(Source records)

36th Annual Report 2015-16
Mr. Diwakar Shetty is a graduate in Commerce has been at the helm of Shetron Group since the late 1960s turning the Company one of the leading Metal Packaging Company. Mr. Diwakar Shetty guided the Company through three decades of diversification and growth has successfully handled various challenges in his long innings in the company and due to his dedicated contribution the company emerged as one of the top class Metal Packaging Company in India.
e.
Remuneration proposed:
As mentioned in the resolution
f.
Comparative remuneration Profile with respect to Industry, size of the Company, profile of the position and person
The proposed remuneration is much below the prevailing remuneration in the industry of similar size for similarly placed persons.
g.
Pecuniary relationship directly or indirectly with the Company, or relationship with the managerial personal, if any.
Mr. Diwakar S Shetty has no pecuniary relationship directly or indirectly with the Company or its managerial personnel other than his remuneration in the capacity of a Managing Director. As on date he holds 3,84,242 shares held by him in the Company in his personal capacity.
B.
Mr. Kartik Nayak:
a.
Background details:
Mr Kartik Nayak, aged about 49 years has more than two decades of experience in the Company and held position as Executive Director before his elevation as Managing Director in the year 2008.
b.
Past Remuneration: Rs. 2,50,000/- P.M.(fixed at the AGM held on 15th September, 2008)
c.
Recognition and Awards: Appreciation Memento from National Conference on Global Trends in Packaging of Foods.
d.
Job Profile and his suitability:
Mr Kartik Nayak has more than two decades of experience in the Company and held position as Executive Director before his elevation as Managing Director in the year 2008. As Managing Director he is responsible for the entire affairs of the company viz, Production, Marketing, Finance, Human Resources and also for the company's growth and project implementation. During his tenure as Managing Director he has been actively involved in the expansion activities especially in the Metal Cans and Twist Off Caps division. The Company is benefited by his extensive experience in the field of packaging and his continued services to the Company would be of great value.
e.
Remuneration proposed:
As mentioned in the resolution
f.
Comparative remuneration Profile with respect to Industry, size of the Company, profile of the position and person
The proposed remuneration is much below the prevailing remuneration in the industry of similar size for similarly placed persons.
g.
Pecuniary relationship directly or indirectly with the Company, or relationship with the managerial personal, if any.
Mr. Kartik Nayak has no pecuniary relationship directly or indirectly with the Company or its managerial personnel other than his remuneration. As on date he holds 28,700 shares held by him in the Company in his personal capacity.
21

* * *

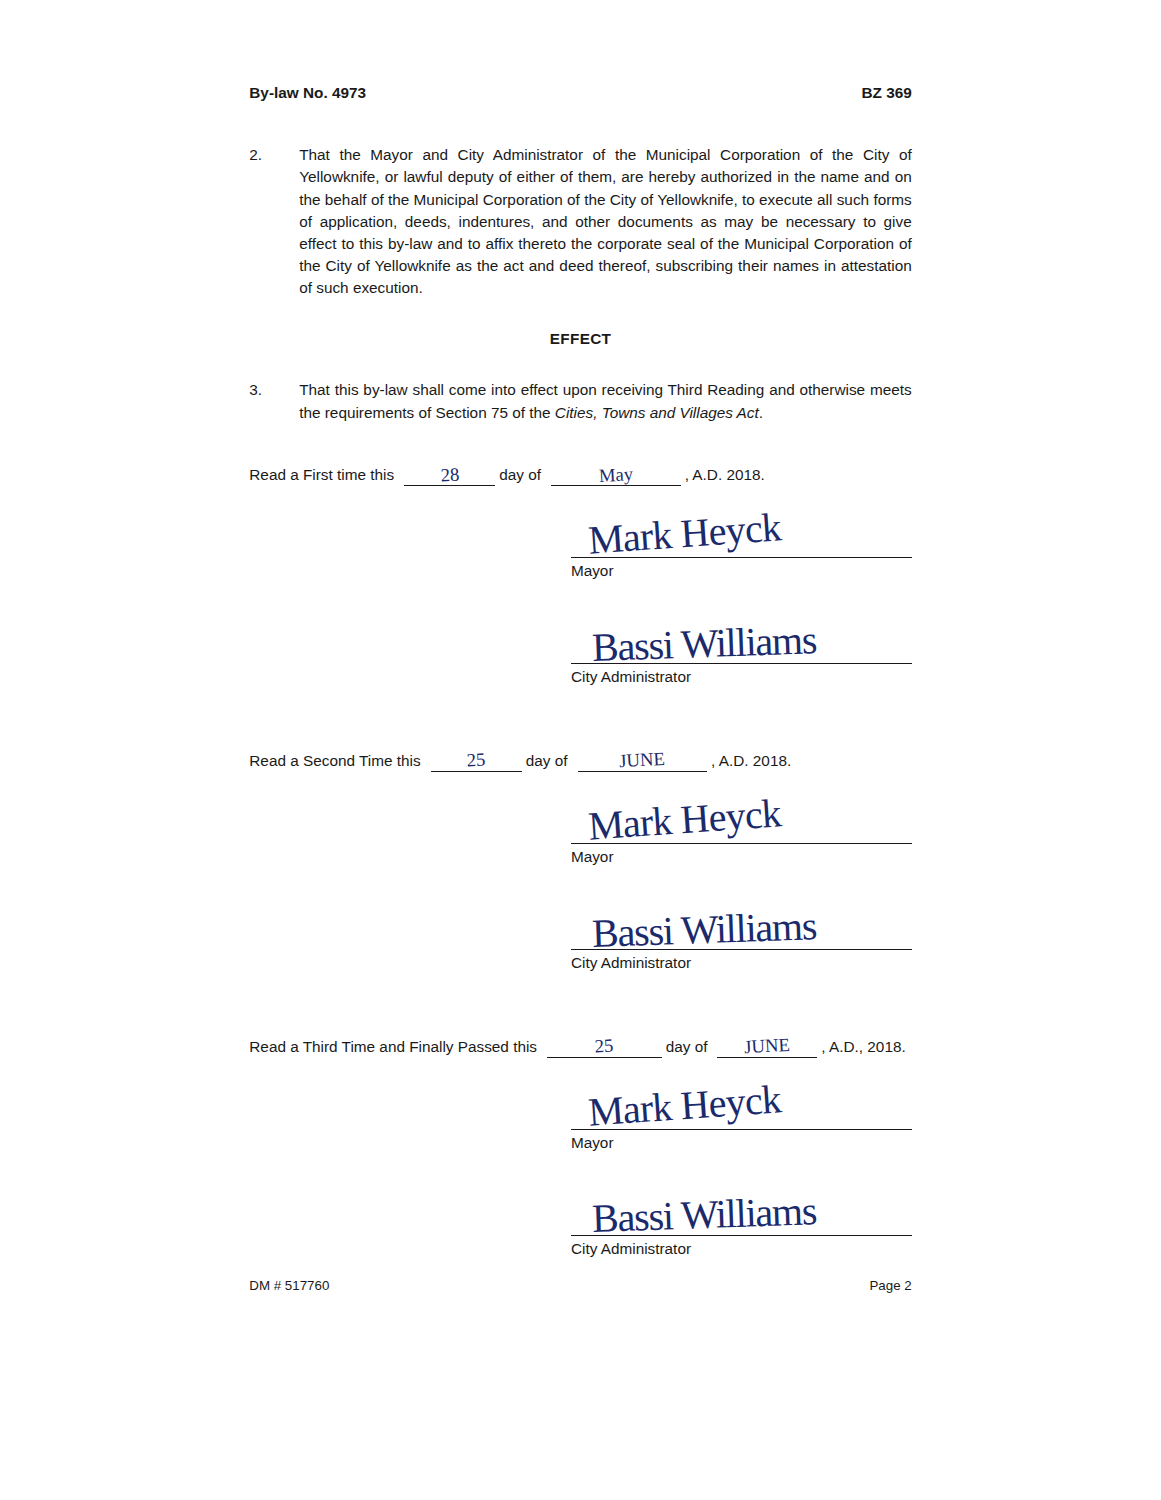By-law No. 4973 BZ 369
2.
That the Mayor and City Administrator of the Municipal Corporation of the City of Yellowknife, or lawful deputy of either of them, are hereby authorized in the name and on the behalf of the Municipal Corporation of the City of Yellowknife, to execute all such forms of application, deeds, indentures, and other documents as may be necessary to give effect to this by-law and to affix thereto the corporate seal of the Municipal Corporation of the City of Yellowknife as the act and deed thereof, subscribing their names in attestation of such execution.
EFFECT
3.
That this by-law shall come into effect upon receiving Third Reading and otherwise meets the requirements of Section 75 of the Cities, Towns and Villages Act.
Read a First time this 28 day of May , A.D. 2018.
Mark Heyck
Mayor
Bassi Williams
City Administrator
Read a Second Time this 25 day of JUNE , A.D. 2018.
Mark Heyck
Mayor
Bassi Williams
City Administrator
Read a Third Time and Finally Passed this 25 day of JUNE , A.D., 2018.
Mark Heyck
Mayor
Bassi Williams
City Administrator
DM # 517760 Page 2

§ **WHAT IS EXPECTED**
Find the lines above that hold "personnel", then copy each of them.

§ **ANSWER SPACE**
Mr. Diwakar S Shetty has no pecuniary relationship directly or indirectly with the Company or its managerial personnel other than his remuneration in the capacity of a Managing Director. As on date he holds 3,84,242 shares held by him in the Company in his personal capacity.
Mr. Kartik Nayak has no pecuniary relationship directly or indirectly with the Company or its managerial personnel other than his remuneration. As on date he holds 28,700 shares held by him in the Company in his personal capacity.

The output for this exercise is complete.